We’re going to run around the world (sort of)

Kelvin Ara, Dan Dungworth and Mike Delap who are trying to run the equivalent of the earths circumference to raise money for Huntingdon's Disease Association
Kelvin Ara, Dan Dungworth and Mike Delap who are trying to run the equivalent of the earths circumference to raise money for Huntingdon's Disease Association

A GROUP of Sheffield fundraisers is aiming to ‘run around the world’ this year.

Eight people who live in the city are in a team of 20 - two are from Canada, one from Belgium and the others from other parts of the UK - aiming to clock up almost 25,000 miles, the circumference of the earth, in aid of the Huntington’s Disease Association.

It won’t be one long marathon, though.

The distance is being divided by 20, and each runner is aiming to cover 24 miles a week, each and every week.

Sometimes they will be running up the miles on their own, sometimes they will be taking part in marathons and other races, but they share the goal of helping research into a neuro-degenerative genetic disorder that affects muscle coordination and leads to cognitive decline and psychiatric problems.

One member of ‘Team Awesome’ is Cat Taylor, aged 27, a Huntington’s Disease research assistant for genetics, and another is Joe Richardson, aged 29, whose wife, Mary, also 29, has started showing the symptoms of Huntington’s Disease.

The idea of the Circumference Challenge came from 28-year-old Dan Dungworth, an assistant manager at a storage company, who lives at Kelham Island, and has been a keen runner for one-a-half years.

“Last year, 2012, quite a lot of my friends did an challenge to run 2012 miles. I was trying to think what to do this year. I didn’t think doing 2013 in 2013 was imaginative enough and, randomly, I just thought ‘How big is the circumference of the earth?’ and is it possible to do that.

“We were going to divide the distance by 15, but 1,800 miles each would have been too much.”

If people fell ill - “I was ill recently” - it could be too much of an effort to get back on track, said Dan.

“Dividing by 20 seemed doable. Then I spoke to Joe Richardson, whose wife has got Huntingdon’s Disease and who does a lot for charity, and it carried on from there.”

Cat Taylor, who works for Sheffield Children’s NHS Foundation Trust and lives in Hillsborough, said: “I’m really excited about this challenge because it’s getting people together from all over the world to highlight Huntington’s Disease and raise its profile.

“There is no cure for Huntington’s Disease so it’s crucial we focus our efforts on trying to find ways to make people’s lives better and ultimately discover a cure.

“It’s going to be quite an effort to keep up 24 miles every week and there’ll be some big stumbling blocks along the way, but I’m determined to get through it and raise as much money as possible.”

Around one in every 10,000 people are affected by the condition, which leads to cognitive decline and psychiatric problems. Cat helps to monitor adult patients who come in for both observational and drug trials at the Royal Hallamshire Hospital.
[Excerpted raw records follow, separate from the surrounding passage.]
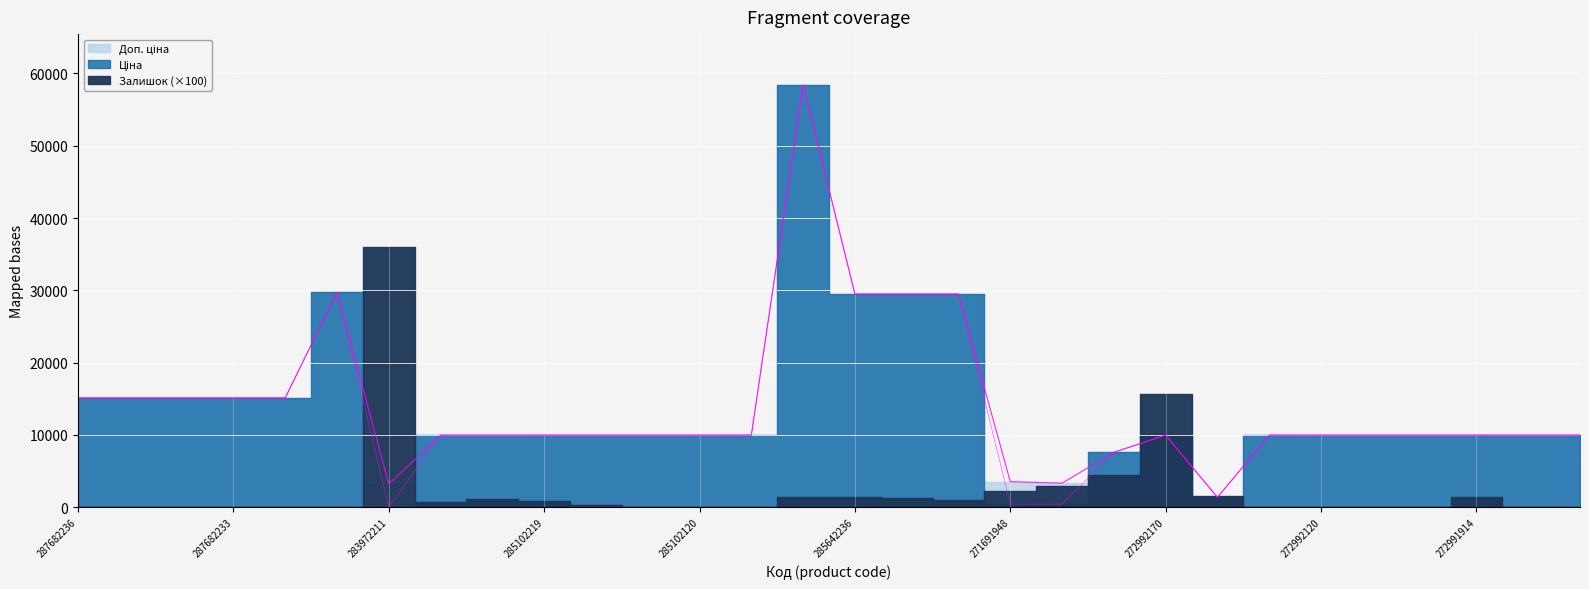

How many interior local peaks does the Ціна series have?

3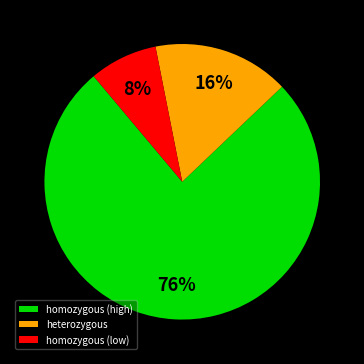

Combined, do homozygous (low) and homozygous (high) account for over 50%?

Yes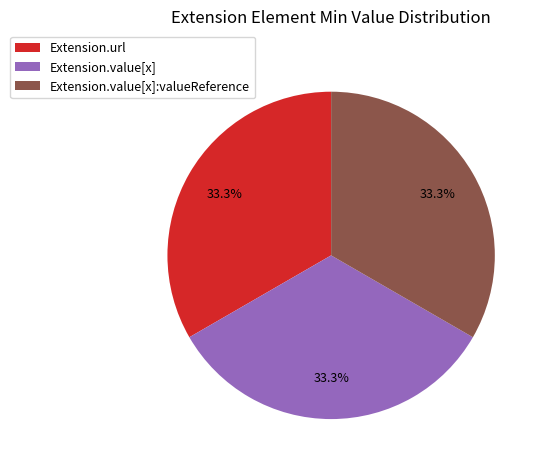

What percentage do Extension.value[x]:valueReference and Extension.url together represent?

66.7%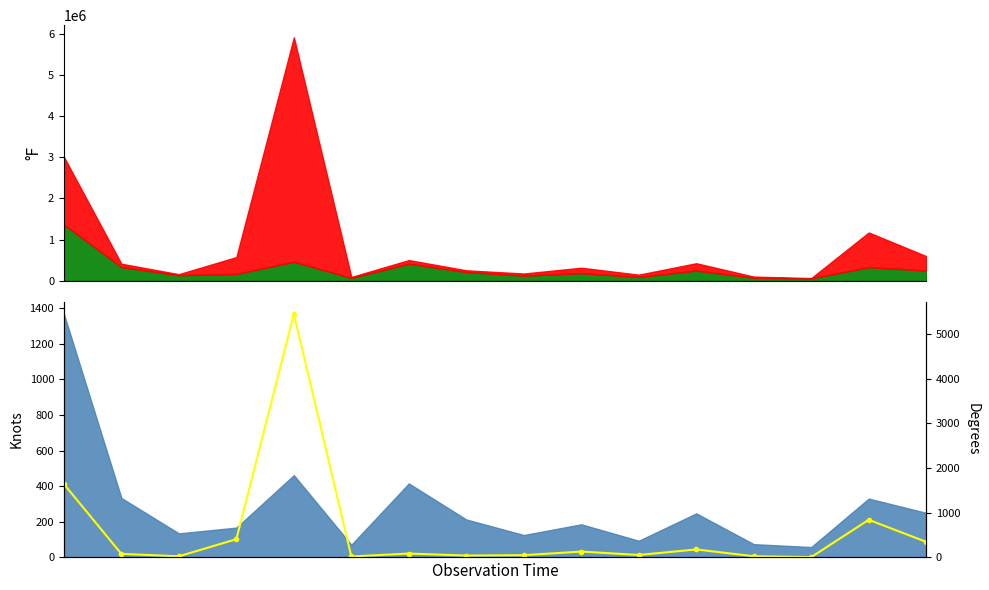

Rank the categories by value from lowest to highest.

13, 5, 2, 12, 7, 8, 10, 1, 6, 9, 11, 15, 3, 14, 0, 4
“HD affects whole families but our patients are fantastic and many are happy to take part on trials to help us find a cure,” said Cat.
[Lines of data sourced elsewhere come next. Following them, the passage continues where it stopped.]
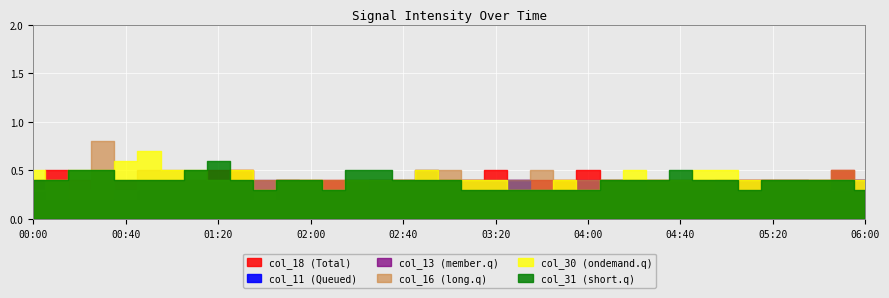

Where do col_13 and col_11 first cross each other?

03:20 and 03:30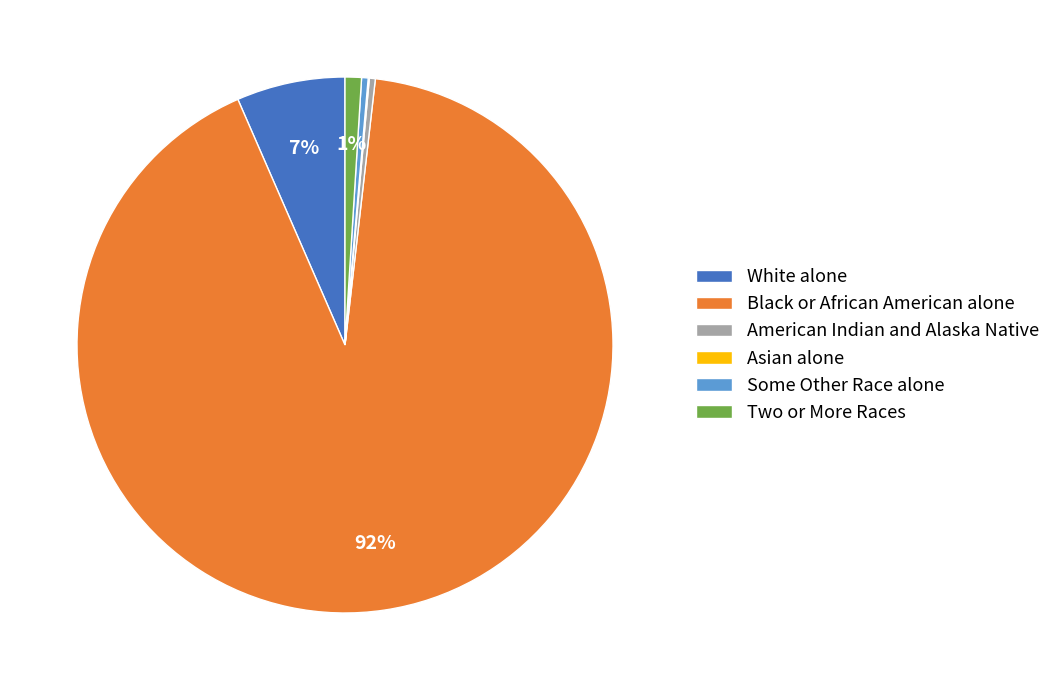

To the nearest percent, what portion does Two or More Races represent?

1%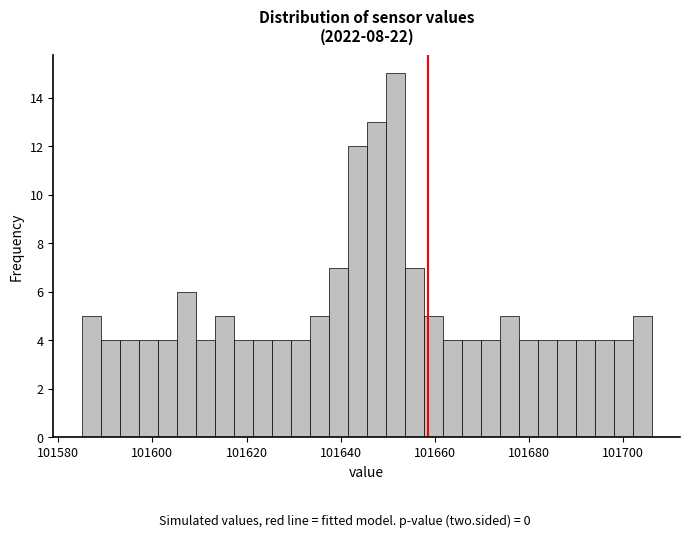

Read against the x-axis, roughly where is the centre of the tallest bar?

101652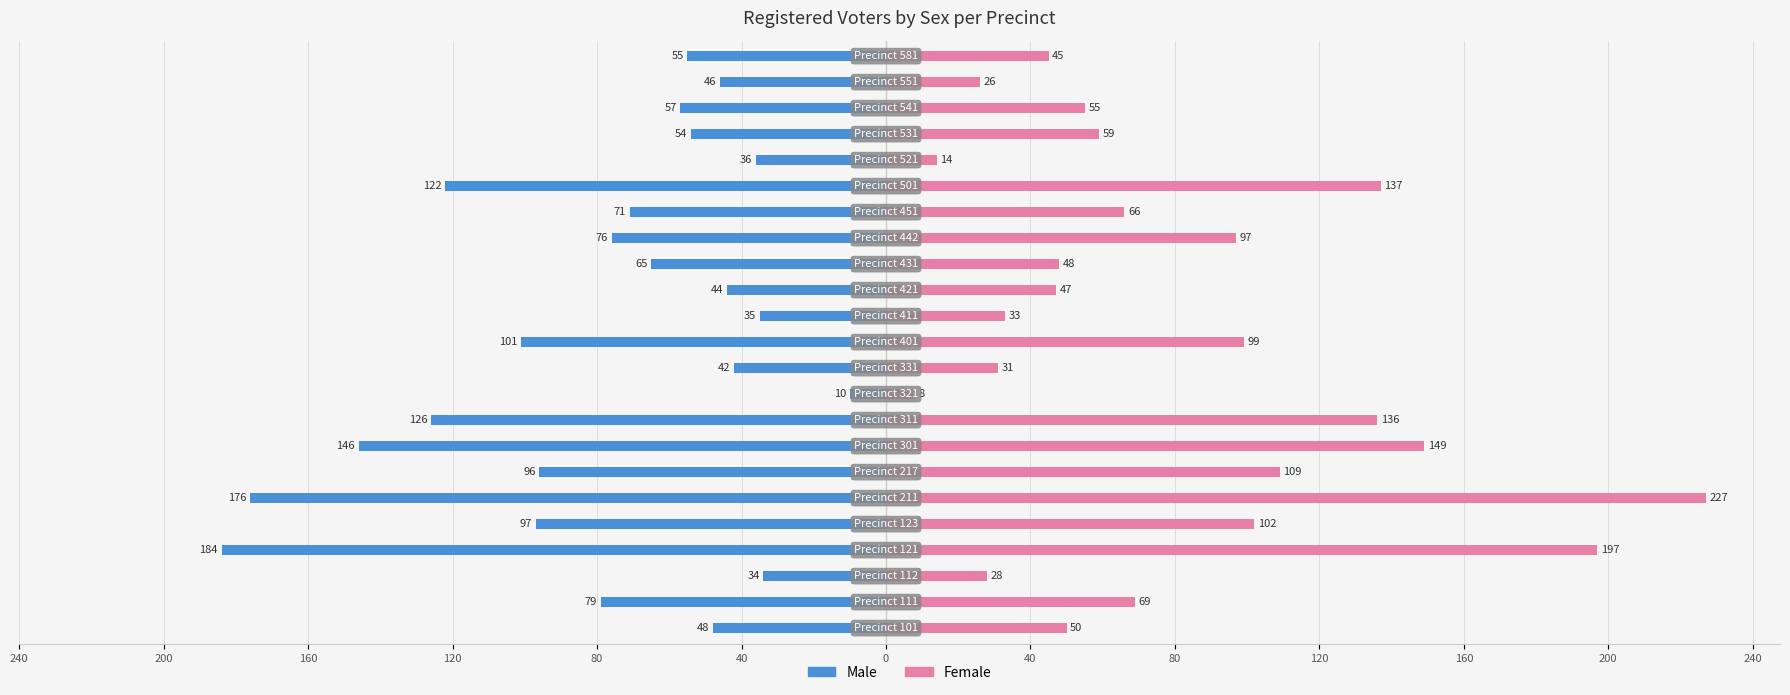

What is the difference between the highest and lowest values at 120?

62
Other Sheffield based runners are Mike Delap, aged 28, who works in travel, Luke Johnson, aged 28, who works in food development, Kris King, aged 25, who owns a gym, Hannah Shepherd, aged 23, who works in personal training, Kelvin Ara, aged 33, a civil servant, and Richard Beever, aged 23, a personal trainer.

Many the runners will get together during the year to building up their miles in organised events.

“Quite a few of us are doing the Nottingham half marathon, and almost all the Sheffield half marathon, apart from the person in Canada who will go on a run at the same time,” said Dan.

The target is £15,000 and already £3,500 has been committed.

Dan has no doubt that they will rise to the challenge: “We’ll do it.”